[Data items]
☆ ☆ ☆ ☆ ☆ ☆ ☆

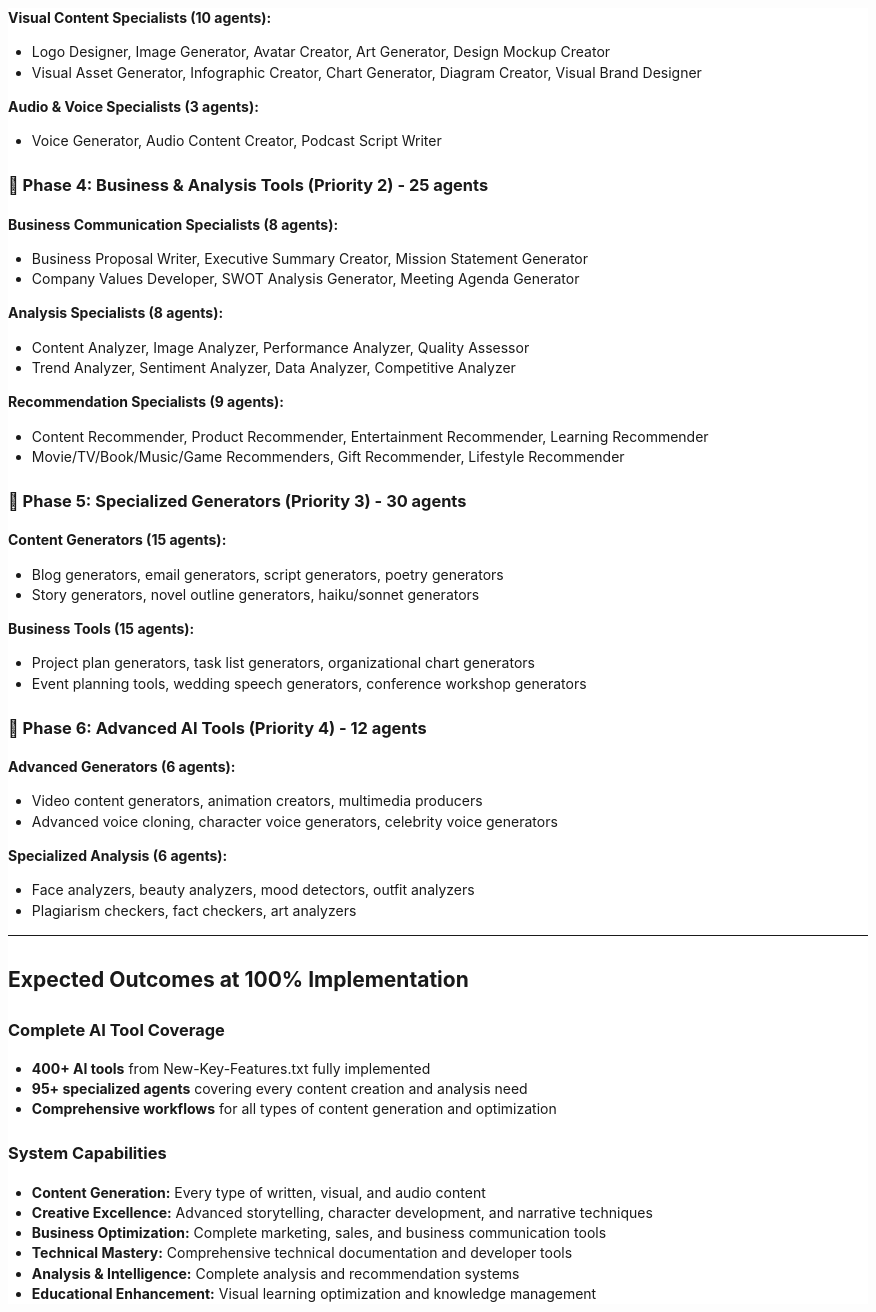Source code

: **Visual Content Specialists (10 agents):**
- Logo Designer, Image Generator, Avatar Creator, Art Generator, Design Mockup Creator
- Visual Asset Generator, Infographic Creator, Chart Generator, Diagram Creator, Visual Brand Designer

**Audio & Voice Specialists (3 agents):**
- Voice Generator, Audio Content Creator, Podcast Script Writer

### 🔄 Phase 4: Business & Analysis Tools (Priority 2) - 25 agents
**Business Communication Specialists (8 agents):**
- Business Proposal Writer, Executive Summary Creator, Mission Statement Generator
- Company Values Developer, SWOT Analysis Generator, Meeting Agenda Generator

**Analysis Specialists (8 agents):**
- Content Analyzer, Image Analyzer, Performance Analyzer, Quality Assessor
- Trend Analyzer, Sentiment Analyzer, Data Analyzer, Competitive Analyzer

**Recommendation Specialists (9 agents):**
- Content Recommender, Product Recommender, Entertainment Recommender, Learning Recommender
- Movie/TV/Book/Music/Game Recommenders, Gift Recommender, Lifestyle Recommender

### 🔄 Phase 5: Specialized Generators (Priority 3) - 30 agents
**Content Generators (15 agents):**
- Blog generators, email generators, script generators, poetry generators
- Story generators, novel outline generators, haiku/sonnet generators

**Business Tools (15 agents):**
- Project plan generators, task list generators, organizational chart generators
- Event planning tools, wedding speech generators, conference workshop generators

### 🔄 Phase 6: Advanced AI Tools (Priority 4) - 12 agents
**Advanced Generators (6 agents):**
- Video content generators, animation creators, multimedia producers
- Advanced voice cloning, character voice generators, celebrity voice generators

**Specialized Analysis (6 agents):**
- Face analyzers, beauty analyzers, mood detectors, outfit analyzers
- Plagiarism checkers, fact checkers, art analyzers

---

## Expected Outcomes at 100% Implementation

### Complete AI Tool Coverage
- **400+ AI tools** from New-Key-Features.txt fully implemented
- **95+ specialized agents** covering every content creation and analysis need
- **Comprehensive workflows** for all types of content generation and optimization

### System Capabilities
- **Content Generation:** Every type of written, visual, and audio content
- **Creative Excellence:** Advanced storytelling, character development, and narrative techniques
- **Business Optimization:** Complete marketing, sales, and business communication tools
- **Technical Mastery:** Comprehensive technical documentation and developer tools
- **Analysis & Intelligence:** Complete analysis and recommendation systems
- **Educational Enhancement:** Visual learning optimization and knowledge management
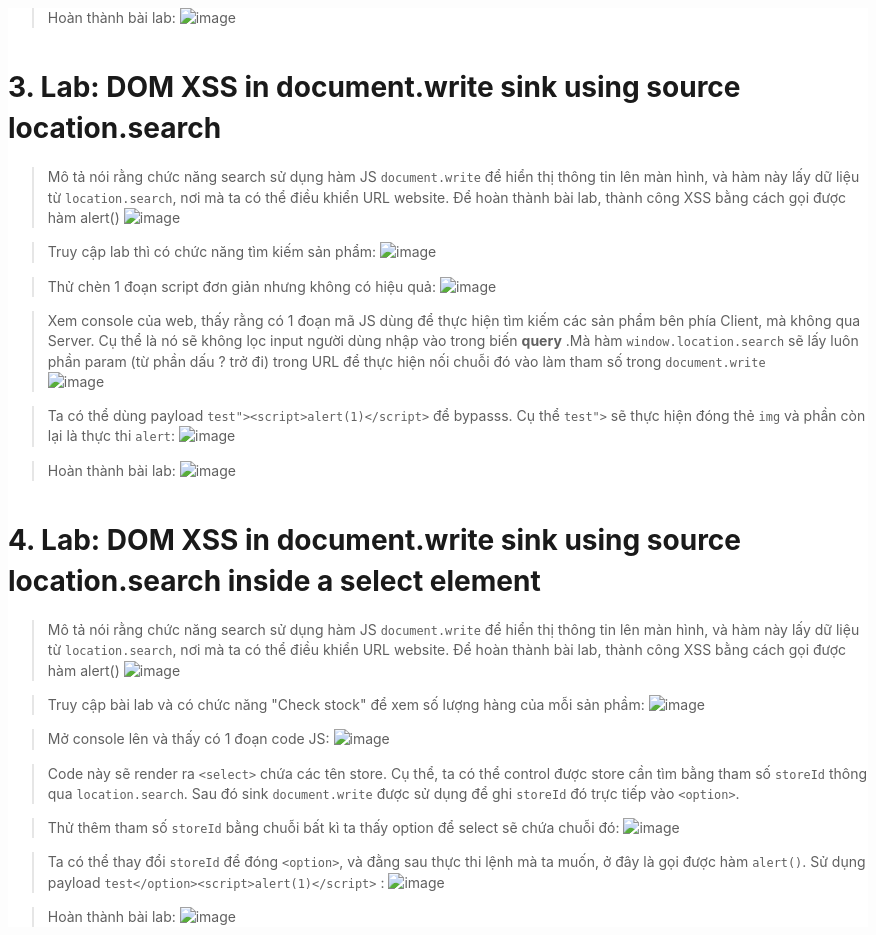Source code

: >Hoàn thành bài lab: ![image](https://hackmd.io/_uploads/H1TciB17C.png)

# **3. Lab: DOM XSS in document.write sink using source location.search**
> Mô tả nói rằng chức năng search sử dụng hàm JS `document.write` để hiển thị thông tin lên màn hình, và hàm này lấy dữ liệu từ `location.search`, nơi mà ta có thể điều khiển URL website. Để hoàn thành bài lab, thành công XSS bằng cách gọi được hàm alert()
![image](https://hackmd.io/_uploads/Bke07--mA.png)

>Truy cập lab thì có chức năng tìm kiếm sản phẩm:
>![image](https://hackmd.io/_uploads/By86dZWmA.png)

>Thử chèn 1 đoạn script đơn giản nhưng không có hiệu quả: ![image](https://hackmd.io/_uploads/SkR1jZZmC.png)

>Xem console của web, thấy rằng có 1 đoạn mã JS dùng để thực hiện tìm kiếm các sản phẩm bên phía Client, mà không qua Server. Cụ thể là nó sẽ không lọc input người dùng nhập vào trong biến **query** .Mà hàm `window.location.search` sẽ lấy luôn phần param (từ phần dấu ? trở đi) trong URL để thực hiện nối chuỗi đó vào làm tham số trong `document.write`  
![image](https://hackmd.io/_uploads/H1_Hco-QR.png)

>Ta có thể dùng payload `test"><script>alert(1)</script>` để bypasss. Cụ thể `test">` sẽ thực hiện đóng thẻ `img` và phần còn lại là thực thi `alert`: ![image](https://hackmd.io/_uploads/BypYRjZQR.png)

>Hoàn thành bài lab: ![image](https://hackmd.io/_uploads/Bk6qAjZm0.png)

# **4. Lab: DOM XSS in document.write sink using source location.search inside a select element**
> Mô tả nói rằng chức năng search sử dụng hàm JS `document.write` để hiển thị thông tin lên màn hình, và hàm này lấy dữ liệu từ `location.search`, nơi mà ta có thể điều khiển URL website. Để hoàn thành bài lab, thành công XSS bằng cách gọi được hàm alert()
![image](https://hackmd.io/_uploads/ByMxW3-7C.png)

>Truy cập bài lab và có chức năng "Check stock" để xem số lượng hàng của mỗi sản phầm: ![image](https://hackmd.io/_uploads/SJLjb3bXR.png)

>Mở console lên và thấy có 1 đoạn code JS: ![image](https://hackmd.io/_uploads/H1kgz2bXA.png)

> Code này sẽ render ra `<select>` chứa các tên store. Cụ thể, ta có thể control được store cần tìm bằng tham số `storeId`  thông qua `location.search`. Sau đó sink `document.write` được sử dụng để ghi `storeId` đó trực tiếp vào `<option>`.

>Thử thêm tham số `storeId` bằng chuỗi bất kì ta thấy option để select sẽ chứa chuỗi đó: ![image](https://hackmd.io/_uploads/HJrX2BMmC.png)

>Ta có thể thay đổi `storeId` để đóng `<option>`, và đằng sau thực thi lệnh mà ta muốn, ở đây là gọi được hàm `alert()`. Sử dụng payload `test</option><script>alert(1)</script>` : ![image](https://hackmd.io/_uploads/B1xrTBf70.png)

>Hoàn thành bài lab: ![image](https://hackmd.io/_uploads/H1nH6HG70.png)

☆ ☆ ☆ ☆ ☆ ☆ ☆

Express every line of the listing above as a JSON list of strings, one string per line, leaving out blank lines and the pictures.

= Solution to this problem =
[
  "Source code",
  ": **Visual Content Specialists (10 agents):**",
  "- Logo Designer, Image Generator, Avatar Creator, Art Generator, Design Mockup Creator",
  "- Visual Asset Generator, Infographic Creator, Chart Generator, Diagram Creator, Visual Brand Designer",
  "**Audio & Voice Specialists (3 agents):**",
  "- Voice Generator, Audio Content Creator, Podcast Script Writer",
  "### 🔄 Phase 4: Business & Analysis Tools (Priority 2) - 25 agents",
  "**Business Communication Specialists (8 agents):**",
  "- Business Proposal Writer, Executive Summary Creator, Mission Statement Generator",
  "- Company Values Developer, SWOT Analysis Generator, Meeting Agenda Generator",
  "**Analysis Specialists (8 agents):**",
  "- Content Analyzer, Image Analyzer, Performance Analyzer, Quality Assessor",
  "- Trend Analyzer, Sentiment Analyzer, Data Analyzer, Competitive Analyzer",
  "**Recommendation Specialists (9 agents):**",
  "- Content Recommender, Product Recommender, Entertainment Recommender, Learning Recommender",
  "- Movie/TV/Book/Music/Game Recommenders, Gift Recommender, Lifestyle Recommender",
  "### 🔄 Phase 5: Specialized Generators (Priority 3) - 30 agents",
  "**Content Generators (15 agents):**",
  "- Blog generators, email generators, script generators, poetry generators",
  "- Story generators, novel outline generators, haiku/sonnet generators",
  "**Business Tools (15 agents):**",
  "- Project plan generators, task list generators, organizational chart generators",
  "- Event planning tools, wedding speech generators, conference workshop generators",
  "### 🔄 Phase 6: Advanced AI Tools (Priority 4) - 12 agents",
  "**Advanced Generators (6 agents):**",
  "- Video content generators, animation creators, multimedia producers",
  "- Advanced voice cloning, character voice generators, celebrity voice generators",
  "**Specialized Analysis (6 agents):**",
  "- Face analyzers, beauty analyzers, mood detectors, outfit analyzers",
  "- Plagiarism checkers, fact checkers, art analyzers",
  "---",
  "## Expected Outcomes at 100% Implementation",
  "### Complete AI Tool Coverage",
  "- **400+ AI tools** from New-Key-Features.txt fully implemented",
  "- **95+ specialized agents** covering every content creation and analysis need",
  "- **Comprehensive workflows** for all types of content generation and optimization",
  "### System Capabilities",
  "- **Content Generation:** Every type of written, visual, and audio content",
  "- **Creative Excellence:** Advanced storytelling, character development, and narrative techniques",
  "- **Business Optimization:** Complete marketing, sales, and business communication tools",
  "- **Technical Mastery:** Comprehensive technical documentation and developer tools",
  "- **Analysis & Intelligence:** Complete analysis and recommendation systems",
  "- **Educational Enhancement:** Visual learning optimization and knowledge management",
  "Source code",
  ": >Hoàn thành bài lab: ![image](https://hackmd.io/_uploads/H1TciB17C.png)",
  "# **3. Lab: DOM XSS in document.write sink using source location.search**",
  "> Mô tả nói rằng chức năng search sử dụng hàm JS `document.write` để hiển thị thông tin lên màn hình, và hàm này lấy dữ liệu từ `location.search`, nơi mà ta có thể điều khiển URL website. Để hoàn thành bài lab, thành công XSS bằng cách gọi được hàm alert()",
  "![image](https://hackmd.io/_uploads/Bke07--mA.png)",
  ">Truy cập lab thì có chức năng tìm kiếm sản phẩm:",
  ">![image](https://hackmd.io/_uploads/By86dZWmA.png)",
  ">Thử chèn 1 đoạn script đơn giản nhưng không có hiệu quả: ![image](https://hackmd.io/_uploads/SkR1jZZmC.png)",
  ">Xem console của web, thấy rằng có 1 đoạn mã JS dùng để thực hiện tìm kiếm các sản phẩm bên phía Client, mà không qua Server. Cụ thể là nó sẽ không lọc input người dùng nhập vào trong biến **query** .Mà hàm `window.location.search` sẽ lấy luôn phần param (từ phần dấu ? trở đi) trong URL để thực hiện nối chuỗi đó vào làm tham số trong `document.write`  ",
  "![image](https://hackmd.io/_uploads/H1_Hco-QR.png)",
  ">Ta có thể dùng payload `test\"><script>alert(1)</script>` để bypasss. Cụ thể `test\">` sẽ thực hiện đóng thẻ `img` và phần còn lại là thực thi `alert`: ![image](https://hackmd.io/_uploads/BypYRjZQR.png)",
  ">Hoàn thành bài lab: ![image](https://hackmd.io/_uploads/Bk6qAjZm0.png)",
  "# **4. Lab: DOM XSS in document.write sink using source location.search inside a select element**",
  "> Mô tả nói rằng chức năng search sử dụng hàm JS `document.write` để hiển thị thông tin lên màn hình, và hàm này lấy dữ liệu từ `location.search`, nơi mà ta có thể điều khiển URL website. Để hoàn thành bài lab, thành công XSS bằng cách gọi được hàm alert()",
  "![image](https://hackmd.io/_uploads/ByMxW3-7C.png)",
  ">Truy cập bài lab và có chức năng \"Check stock\" để xem số lượng hàng của mỗi sản phầm: ![image](https://hackmd.io/_uploads/SJLjb3bXR.png)",
  ">Mở console lên và thấy có 1 đoạn code JS: ![image](https://hackmd.io/_uploads/H1kgz2bXA.png)",
  "> Code này sẽ render ra `<select>` chứa các tên store. Cụ thể, ta có thể control được store cần tìm bằng tham số `storeId`  thông qua `location.search`. Sau đó sink `document.write` được sử dụng để ghi `storeId` đó trực tiếp vào `<option>`.",
  ">Thử thêm tham số `storeId` bằng chuỗi bất kì ta thấy option để select sẽ chứa chuỗi đó: ![image](https://hackmd.io/_uploads/HJrX2BMmC.png)",
  ">Ta có thể thay đổi `storeId` để đóng `<option>`, và đằng sau thực thi lệnh mà ta muốn, ở đây là gọi được hàm `alert()`. Sử dụng payload `test</option><script>alert(1)</script>` : ![image](https://hackmd.io/_uploads/B1xrTBf70.png)",
  ">Hoàn thành bài lab: ![image](https://hackmd.io/_uploads/H1nH6HG70.png)"
]